The badysis of the first blurred images revealed a manufacturing defect in the primary mirror of the telescope. While still making a number of important discoveries, Hubble operated at a reduced capacity until a maintenance mission in 1993 installed corrective lenses to correct Hubble's myopic vision and the bring back to the original specifications.

Since then, we have a quarter century of unmatched astronomical discoveries, since the Hubble Ultra-Deep Field, revealing the most distant galaxies of the universe, to detect the elements that make up the atmospheres of planets orbiting around from other stars.

Most of them have trouble remembering these early hurdles, given the success of everything that followed.

even more critical. Unlike Hubble, JWST will orbit much farther from Earth, beyond the capabilities of our astronauts to visit and repair mistakes.

Of course, there is the question of funding. NASA says an additional $ 1.3 billion may be needed, in addition to the $ 8.7 billion already allocated. Yes, it's a total of $ 10 billion, including operations.

While you clean the orange juice you just spit on the breakfast table, let's take a moment to think.
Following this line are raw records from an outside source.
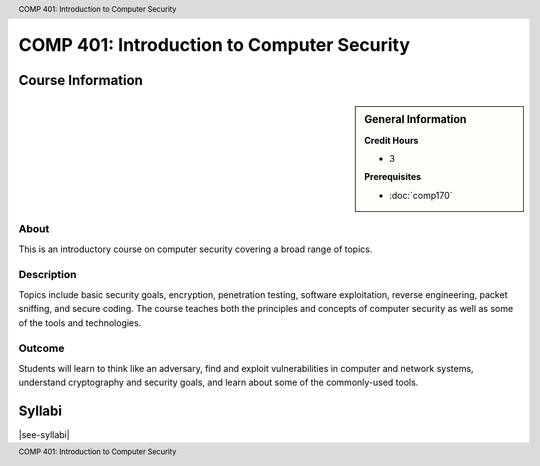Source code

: .. header:: COMP  401: Introduction to Computer Security
.. footer:: COMP  401: Introduction to Computer Security

.. index::
    Introduction to Computer Security
    Introduction
    Computer Security
    Security
    COMP 401

###########################################
COMP 401: Introduction to Computer Security
###########################################

******************
Course Information
******************

.. sidebar:: General Information

    **Credit Hours**

    * 3

    **Prerequisites**

    * :doc:`comp170`

About
=====

This is an introductory course on computer security covering a broad range of topics.

Description
===========

Topics include basic security goals, encryption, penetration testing, software exploitation, reverse engineering, packet sniffing, and secure coding. The course teaches both the principles and concepts of computer security as well as some of the tools and technologies.

Outcome
=======

Students will learn to think like an adversary, find and exploit vulnerabilities in computer and network systems, understand cryptography and security goals, and learn about some of the commonly-used tools.

*******
Syllabi
*******

|see-syllabi|
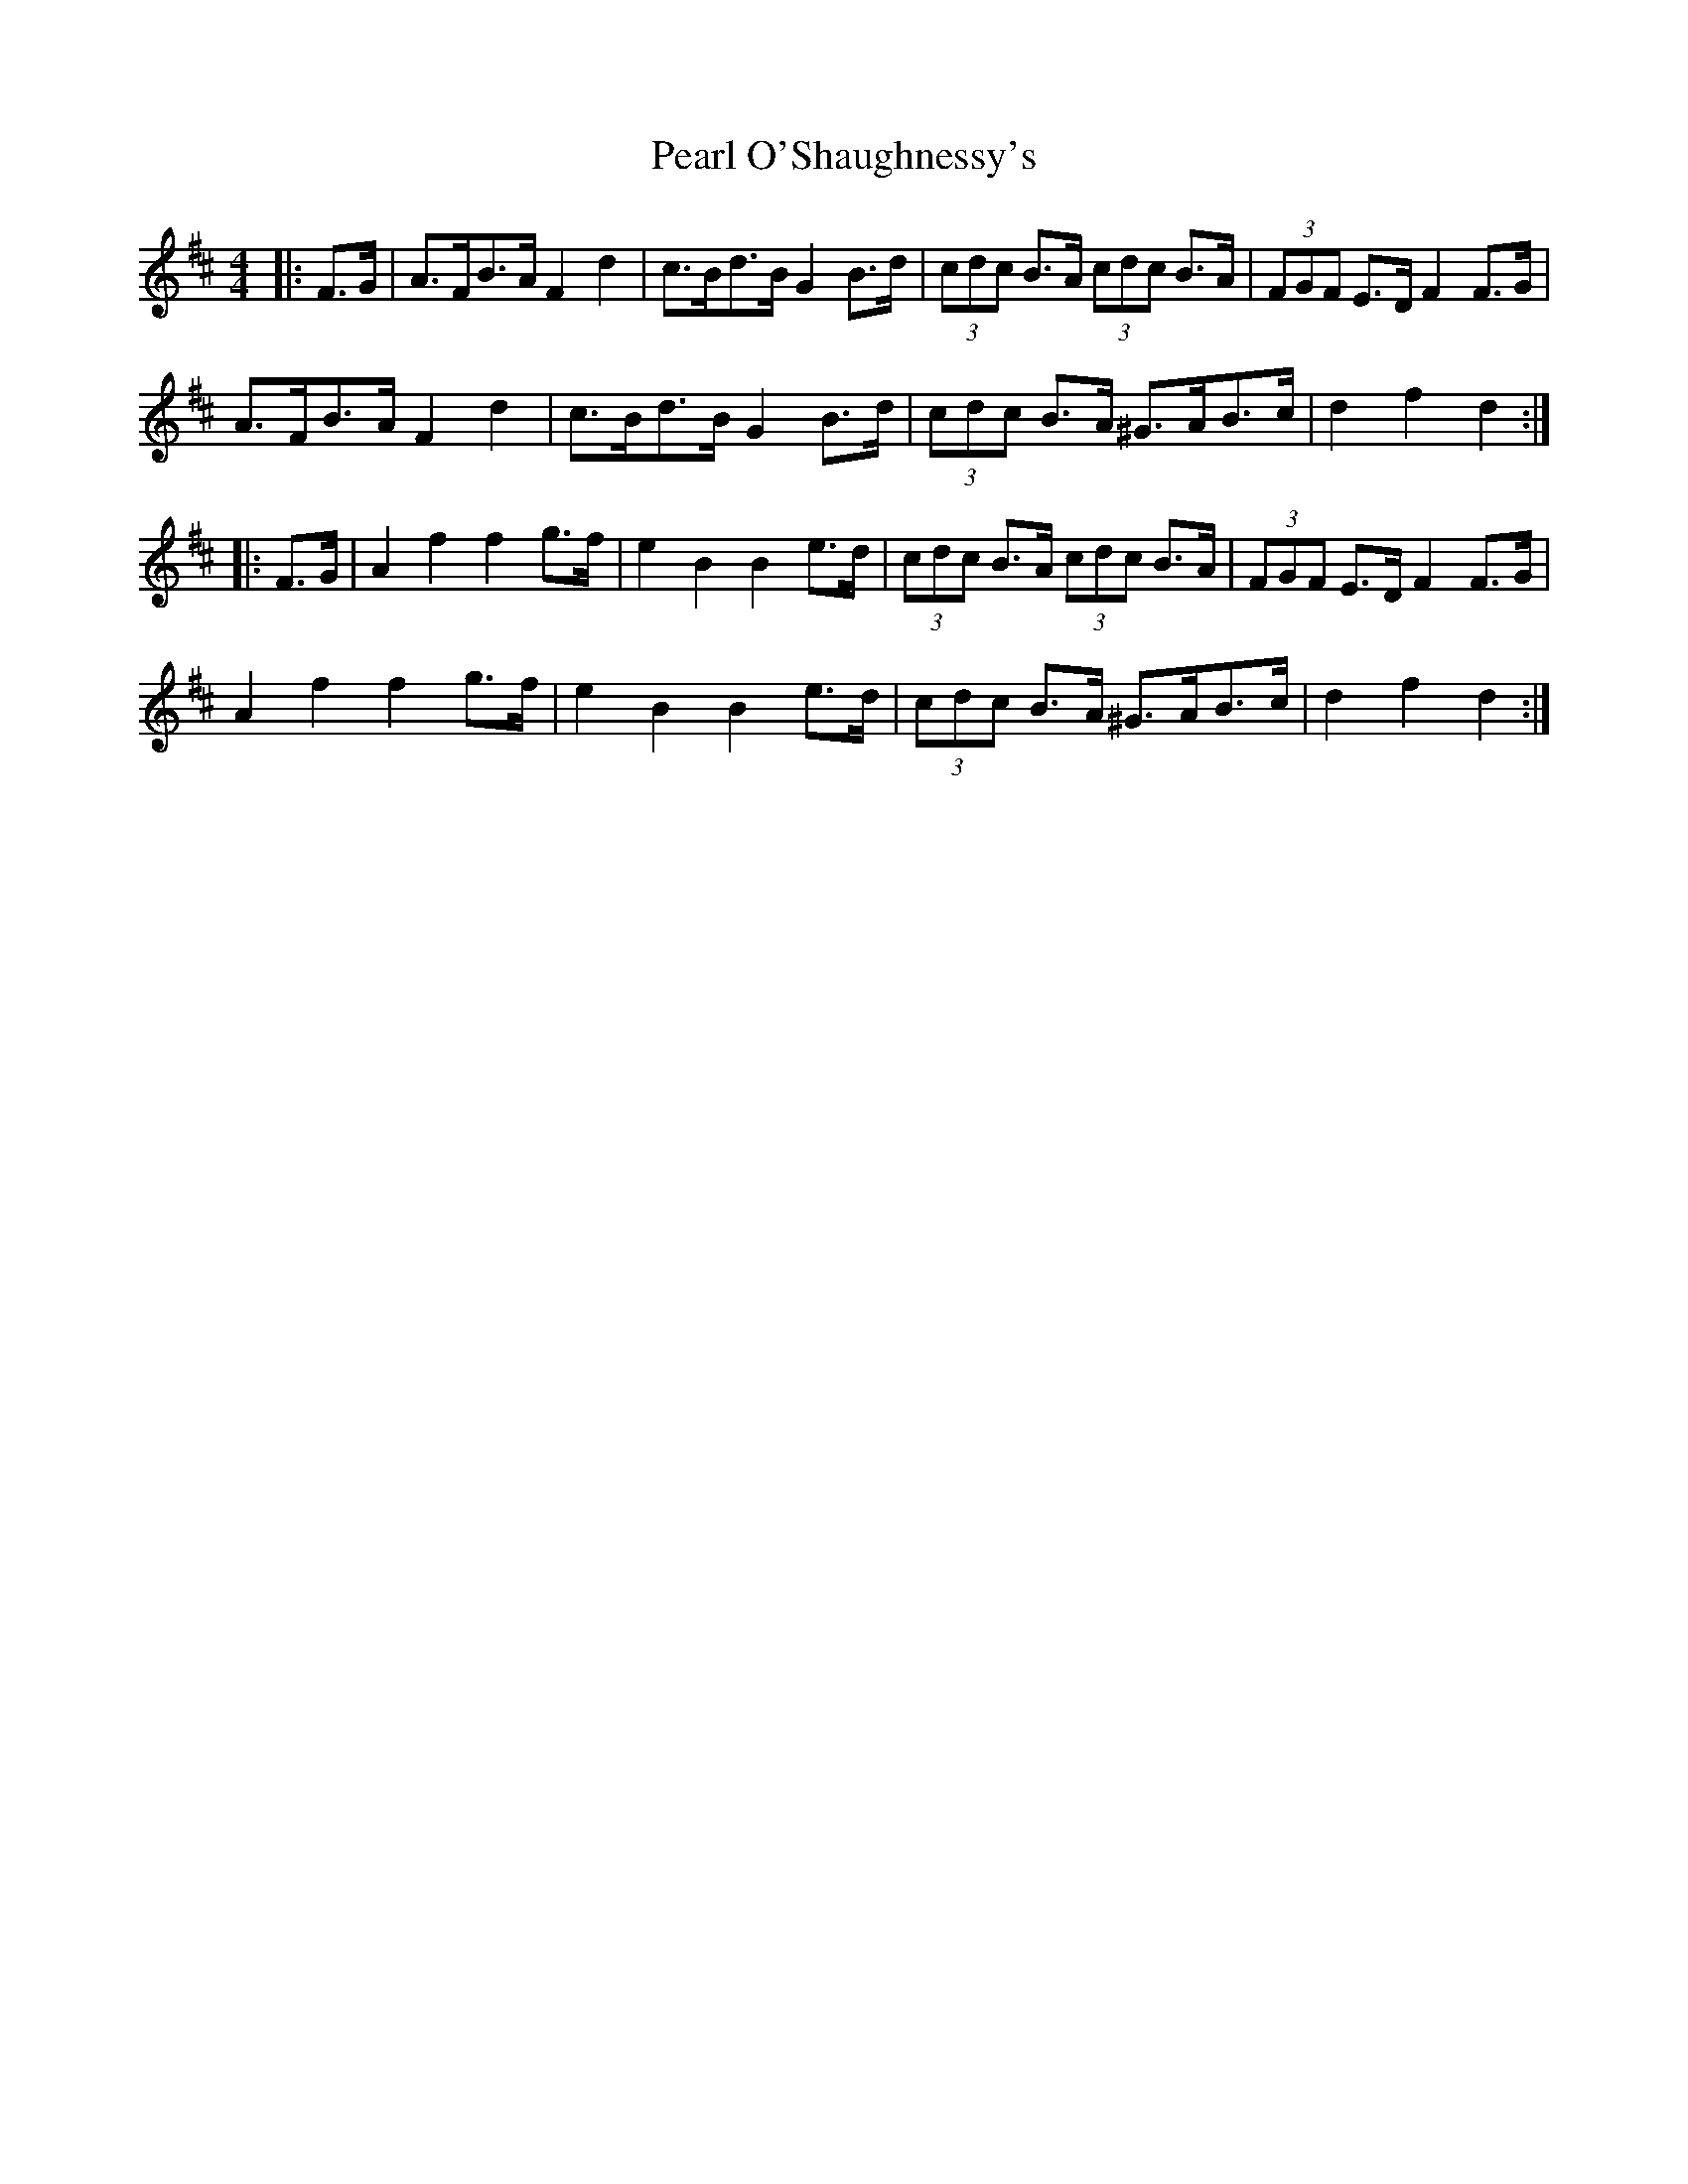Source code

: X: 31938
T: Pearl O'Shaughnessy's
R: barndance
M: 4/4
K: Dmajor
|:F>G|A>FB>A F2 d2|c>Bd>B G2 B>d|(3cdc B>A (3cdc B>A|(3FGF E>D F2 F>G|
A>FB>A F2 d2|c>Bd>B G2 B>d|(3cdc B>A ^G>AB>c|d2 f2 d2:|
|:F>G|A2 f2 f2 g>f|e2 B2 B2 e>d|(3cdc B>A (3cdc B>A|(3FGF E>D F2 F>G|
A2 f2 f2 g>f|e2 B2 B2 e>d|(3cdc B>A ^G>AB>c|d2 f2 d2:|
This $ 10 billion covers all up-to-date development costs, plus the additional work needed to prepare the JWST flight by 2021 and the operations for its 10-year life. If we consider the development started in 2002, this represents a little over $ 300 million a year, less than 2% of NASA's budget for 2017.

This is still a lot of Money, but you remember that almost every dollar is spent paying people to do incredible things, and many of them live here in Utah.

So, for my part, I want to be patient while NASA does what it does best: develop remarkable instruments capable of doing what humans have never done before. Honestly, $ 10 billion is a small price to pay to be part of a country ready to scrutinize the depths of space to understand the very origins of the universe.

It's worth it, and with time this mission is accomplished, we will not even remember the cost in time or money.

John Armstrong, Ph.D., is an badociate professor of physics at Weber State University.